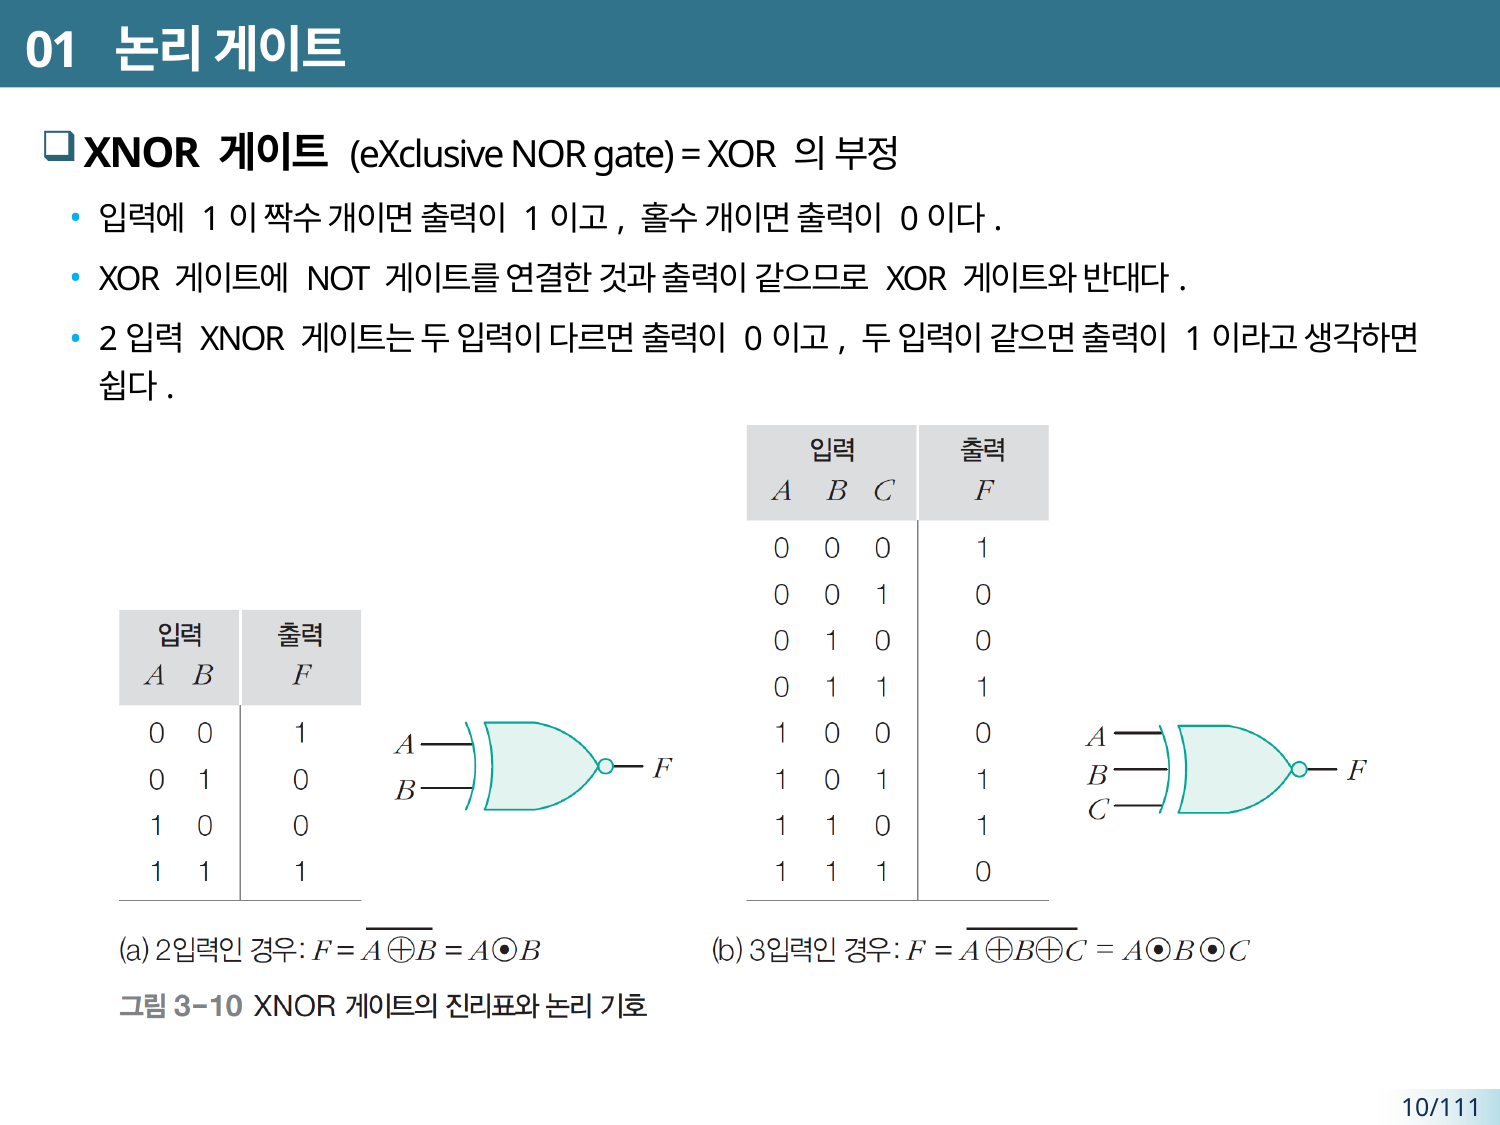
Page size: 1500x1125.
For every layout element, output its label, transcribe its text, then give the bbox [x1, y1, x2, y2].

title 01 논리 게이트 [10, 8, 1288, 87]
picture [111, 420, 1373, 1036]
list XNOR 게이트 (eXclusive NOR gate) = XOR 의 부정 입력에 1이 짝수 개이면 출력이 1이고, 홀수 개이면 출력이 0이다. XOR 게이트에 NOT 게이트를 연결한 것과 출력이 같으므로 XOR 게이트와 반대다. 2입력 XNOR 게이트는 두 입력이 다르면 출력이 0이고, 두 입력이 같으면 출력이 1이라고 생각하면 쉽다. [10, 113, 1481, 1044]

☆ ☆ ☆ ☆ ☆

Please print all the data above word for word. Pictures should not appear in the copy.

Page size: 1500x1125.
For every layout element, output its label, transcribe its text, then give the bbox [x1, y1, x2, y2].

title 01 논리 게이트 [10, 8, 1288, 87]
picture [111, 420, 1373, 1036]
list XNOR 게이트 (eXclusive NOR gate) = XOR 의 부정 입력에 1이 짝수 개이면 출력이 1이고, 홀수 개이면 출력이 0이다. XOR 게이트에 NOT 게이트를 연결한 것과 출력이 같으므로 XOR 게이트와 반대다. 2입력 XNOR 게이트는 두 입력이 다르면 출력이 0이고, 두 입력이 같으면 출력이 1이라고 생각하면 쉽다. [10, 113, 1481, 1044]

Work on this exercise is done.